Visita Rivlin in sinagoga
L’intervento del rav Di Segni

Signor Presidente,
Lei ha visitato altre volte la nostra comunità e questa Sinagoga, e averla di nuovo oggi con noi mentre ricopre la carica di Presidente dello Stato d’Israele non solo è un grande onore ma anche un incontro con un amico di vecchia data. Questo Beth hakeneset, edificato in forma monumentale nel 1904 per sancire la fine dell’epoca dei Ghetti è carico di significati simbolici. Ha significato l’inizio di una nuova era con grandi speranze e cocenti delusioni. Ha passato i dolori della Shoà, è stato colpito dal terrorismo palestinese, ma è stato anche ed è tuttora il luogo dove gli ebrei romani si raccolgono per esprimere le loro preoccupazioni e le loro gioie personali e collettive che molto spesso sono legate alla Medinà. E’ il luogo visitato da Re, da Papi, da Presidenti e Ministri; fu inaugurato otto mesi dopo la visita di Teodor Herzl a Roma e solo pochi, allora, avrebbero immaginato che avrebbe accolto molti Presidenti e Primi Ministri dello Stato d’Israele.
Signor Presidente,
la storia della Sua famiglia, arrivata già nel 1809 in terra d’Israele, è esemplare. Studiando questa storia ho trovato un dato interessante che vorrei qui ricordare. Rabbì Avrahàm, un figlio del Gaon di Vilna, da cui discendete, scrisse un’opera su suo padre, Sa’arat Elihau, nella quale imbattendosi nel nome Samalion dice: è il nome di un angelo, come spiegato dal nostro antenato, zeqenenu, l’Arukh. Chi era l’Arukh? Era Natan ben Yechiel autore di un fondamentale dizionario talmudico che fu chiamato appunto Arùkh, rabbino romano, vissuto nell’XI secolo, e appartenente alla famiglia degli ‘Anawim, una famiglia che tuttora prospera in questa città e che da qui ha messo radici anche in Eretz Israel. Dunque la famiglia Rivlin rivendica con orgoglio un’ascendenza romana di mille anni fa. Mille anni sono tanti, ma sono meno della metà della storia degli ebrei in questa città. Il ricordo di rabbì Avraham sottolinea come sia importante nell’identità ebraica il flusso delle generazioni e il legame nel tempo e nello spazio, che ci unisce e rende tutti quanti un popolo.

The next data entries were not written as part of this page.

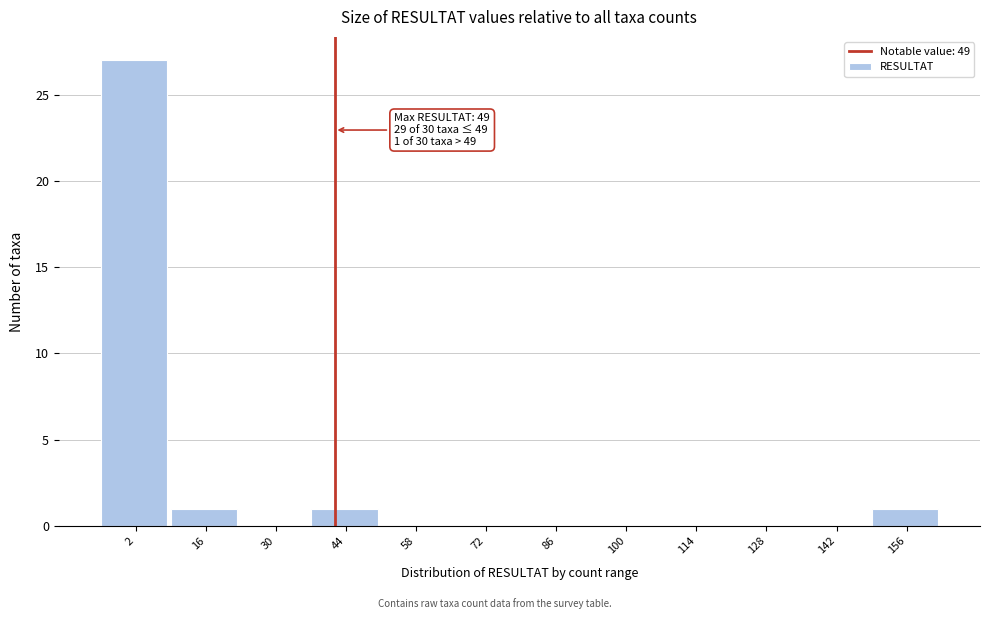

Reading right to left, what are all the values shown in this chart?

156=1	142=0	128=0	114=0	100=0	86=0	72=0	58=0	44=1	30=0	16=1	2=27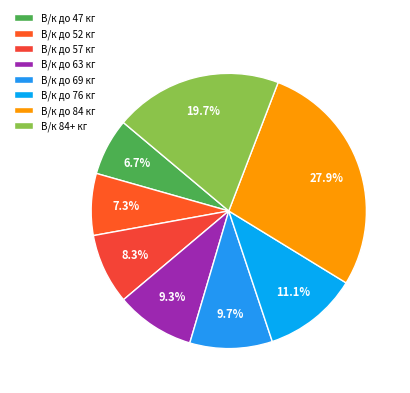

Which has a higher value, В/к 84+ кг or В/к до 52 кг?

В/к 84+ кг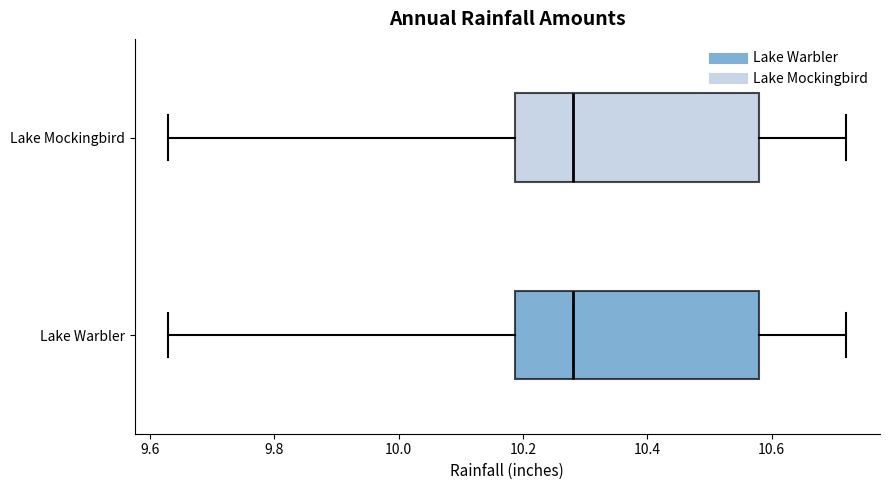

Where does the right whisker of the box for Lake Mockingbird end on the x-axis? The values are not printed on the chart, so give them approximately, as read against the axis.

10.72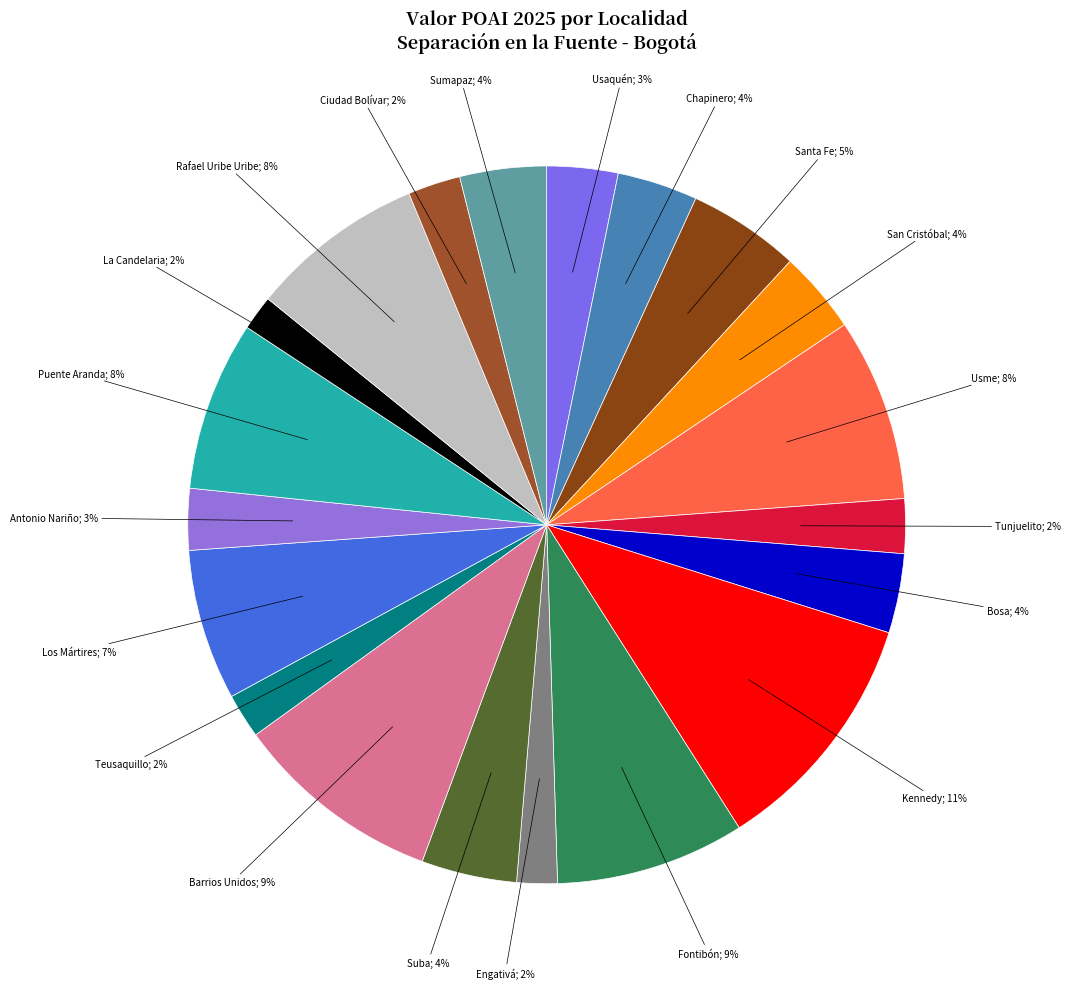

How many segments does this pie chart have?

20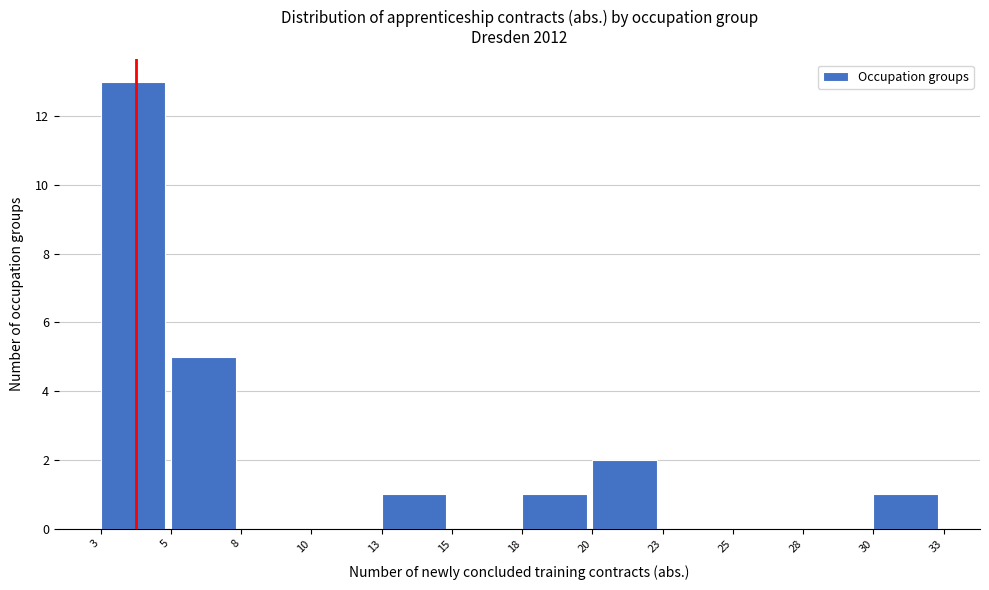

Reading left to right, what are all the values shown in this chart?

3=13	5=5	8=0	10=0	13=1	15=0	18=1	20=2	23=0	25=0	28=0	30=1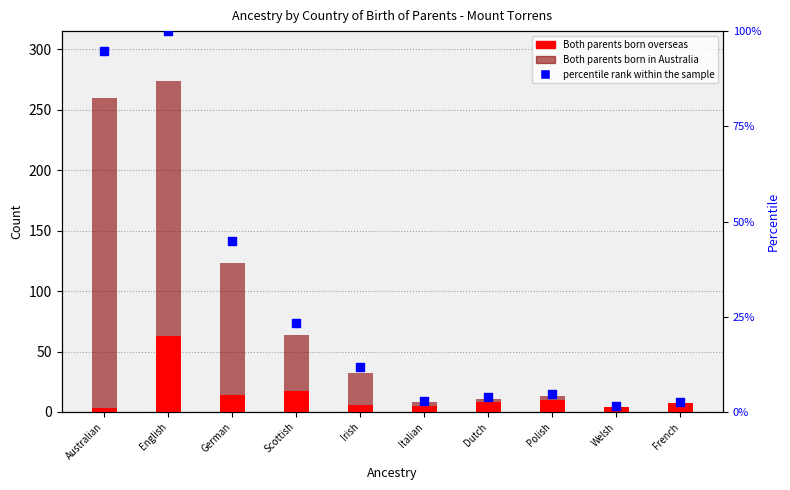

What are all the series names shown in the legend?

Both parents born overseas, Both parents born in Australia, percentile rank within the sample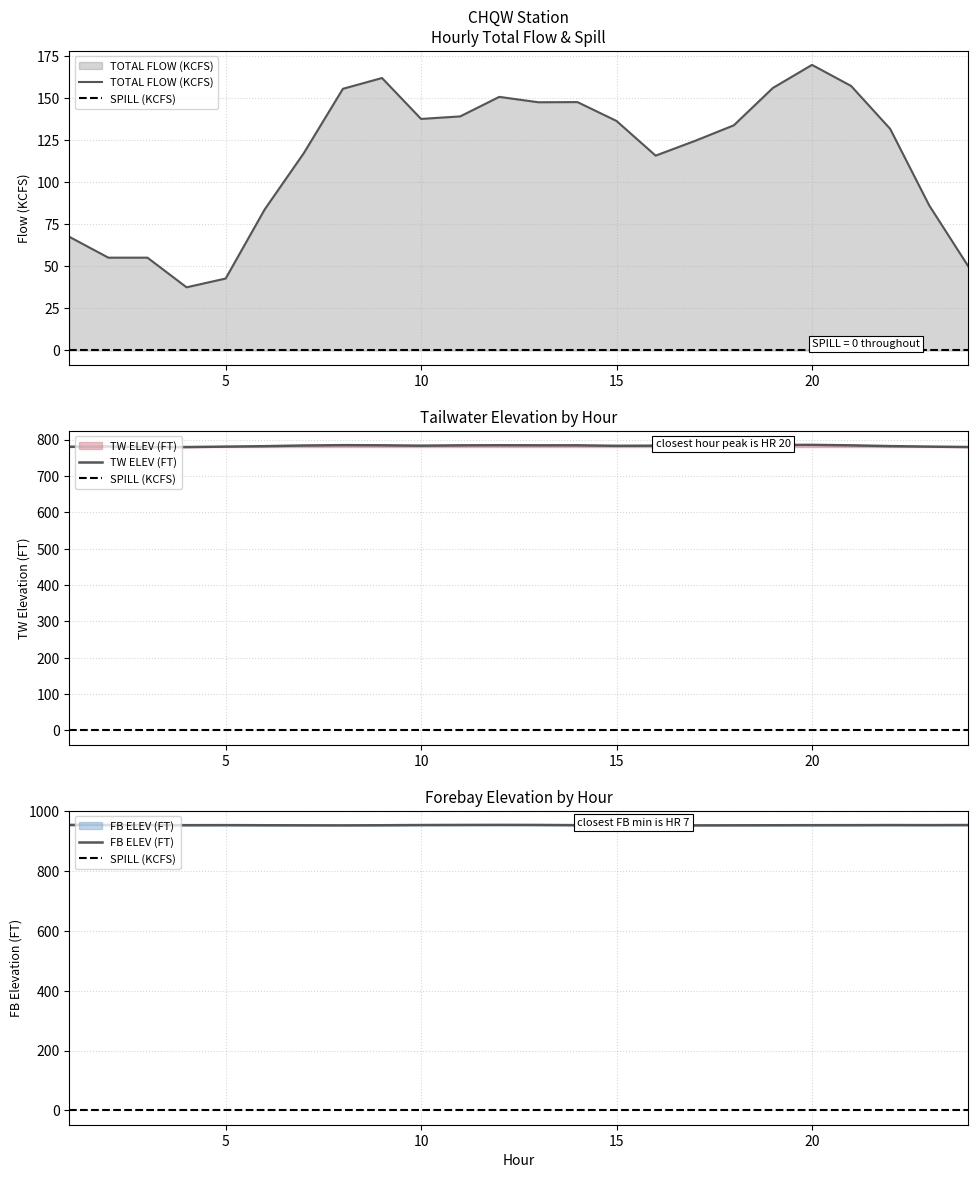

True or false: FB ELEV (FT) and TW ELEV (FT) intersect in this chart.

False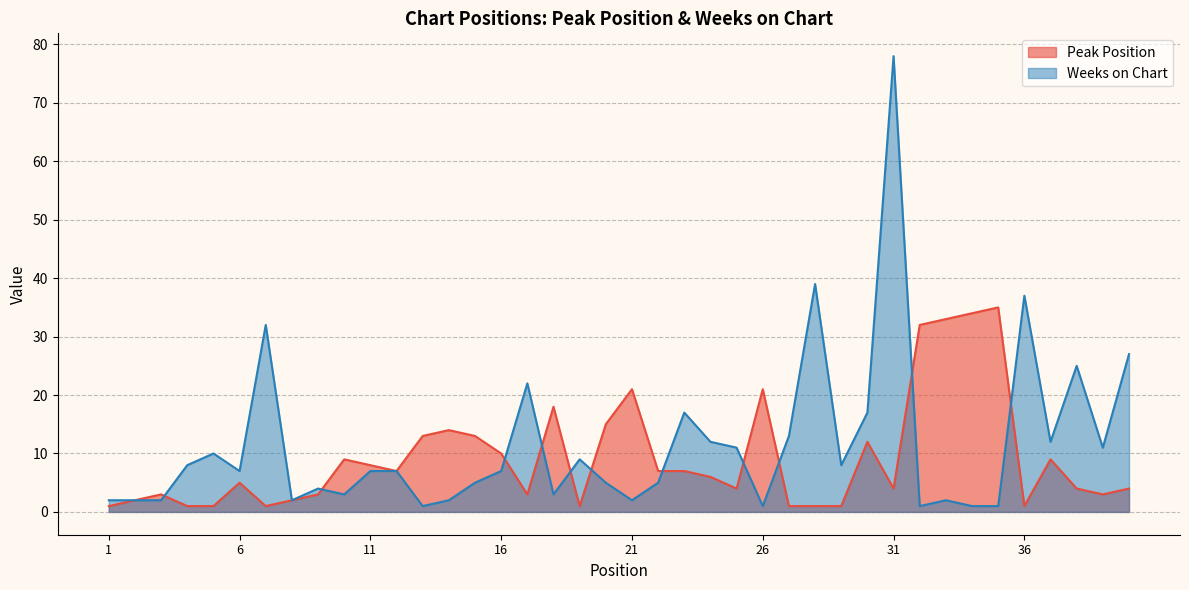

Which series has the widest spread of values?

Weeks on Chart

La sua visita a Roma avviene in un momento storico abbastanza raro di sostanziale benessere per il popolo ebraico e lo Stato d’Israele ma nessuno si nasconde i problemi che dobbiamo affrontare e i pericoli che ci minacciano. Nei giorni che precedono il Rosh haShanà abbiamo un modo del tutto speciale per affrontare questi problemi: riunirci insieme, esaminare il nostro comportamento, darci una mossa e confidare in Chi da sempre è la nostra rocca e fiducia. Il nome di questo mese è Elùl, che letto alla rovescia è lulè che significa “se non”; per la prima volta nel Tanakh in bocca ai figli di Yaaqov (Bereshit 43:10): לולא התמהמנו “se non avessimo indugiato saremmo tornati qua già due volte”; l’ultima nel Salmo 27 v.13,לולי האמנתי לראות בטוב ה’ “ se non avessi creduto di vedere il bene del Signore”. Bisogna non fermarsi ed avere fiducia. E’ quello che fanno i nostri fratelli nello Stato d’Israele, è quello che dovremmo fare tutti quanti qui.
Shalom, Presidente, Benvenuto, buon compleanno – la prossima settimana – e buon anno.